DIRECTIONS FOR THIS TASK >>
Where a picture appears, leave it out; copy everything else in the records exactly.

INPUT >>
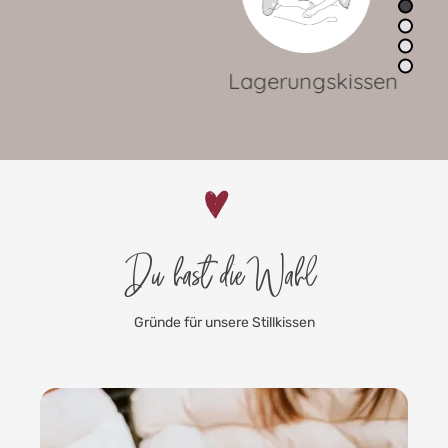
Lagerungskissen
Du hast die Wahl
Gründe für unsere Stillkissen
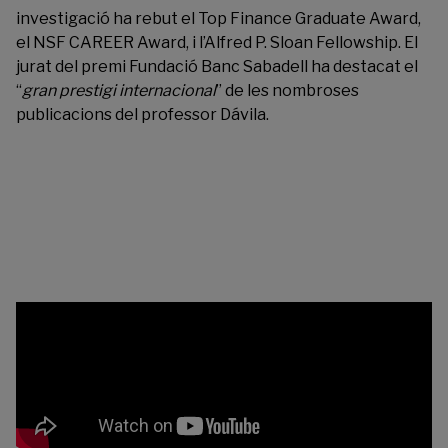
investigació ha rebut el Top Finance Graduate Award,
el NSF CAREER Award, i l’Alfred P. Sloan Fellowship. El
jurat del premi Fundació Banc Sabadell ha destacat el
“
gran prestigi internacional
” de les nombroses
publicacions del professor Dávila.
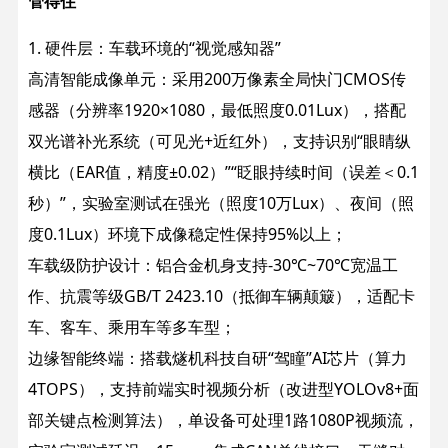
管得住”​
1. 硬件层：车载环境的“视觉感知器”​
高清智能成像单元：采用200万像素全局快门CMOS传
感器（分辨率1920×1080，最低照度0.01Lux），搭配
双光谱补光系统（可见光+近红外），支持识别“眼睛纵
横比（EAR值，精度±0.02）”“眨眼持续时间（误差＜0.1
秒）”，实验室测试在强光（照度10万Lux）、夜间（照
度0.1Lux）环境下成像稳定性保持95%以上；
车载级防护设计：铝合金机身支持-30℃~70℃宽温工
作、抗震等级GB/T 2423.10（抵御车辆颠簸），适配卡
车、客车、乘用车等多车型；
边缘智能终端：搭载燧机科技自研“驾瞳”AI芯片（算力
4TOPS），支持前端实时视频分析（改进型YOLOv8+面
部关键点检测算法），单设备可处理1路1080P视频流，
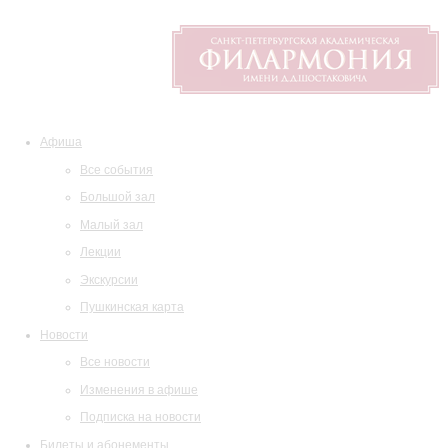
Афиша
Все события
Большой зал
Малый зал
Лекции
Экскурсии
Пушкинская карта
Новости
Все новости
Изменения в афише
Подписка на новости
Билеты и абонементы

ANSWER BOX >>
Lagerungskissen
Du hast die Wahl
Gründe für unsere Stillkissen
investigació ha rebut el Top Finance Graduate Award,
el NSF CAREER Award, i l’Alfred P. Sloan Fellowship. El
jurat del premi Fundació Banc Sabadell ha destacat el
“
gran prestigi internacional
” de les nombroses
publicacions del professor Dávila.
管得住”​
1. 硬件层：车载环境的“视觉感知器”​
高清智能成像单元：采用200万像素全局快门CMOS传
感器（分辨率1920×1080，最低照度0.01Lux），搭配
双光谱补光系统（可见光+近红外），支持识别“眼睛纵
横比（EAR值，精度±0.02）”“眨眼持续时间（误差＜0.1
秒）”，实验室测试在强光（照度10万Lux）、夜间（照
度0.1Lux）环境下成像稳定性保持95%以上；
车载级防护设计：铝合金机身支持-30℃~70℃宽温工
作、抗震等级GB/T 2423.10（抵御车辆颠簸），适配卡
车、客车、乘用车等多车型；
边缘智能终端：搭载燧机科技自研“驾瞳”AI芯片（算力
4TOPS），支持前端实时视频分析（改进型YOLOv8+面
部关键点检测算法），单设备可处理1路1080P视频流，
Афиша
Все события
Большой зал
Малый зал
Лекции
Экскурсии
Пушкинская карта
Новости
Все новости
Изменения в афише
Подписка на новости
Билеты и абонементы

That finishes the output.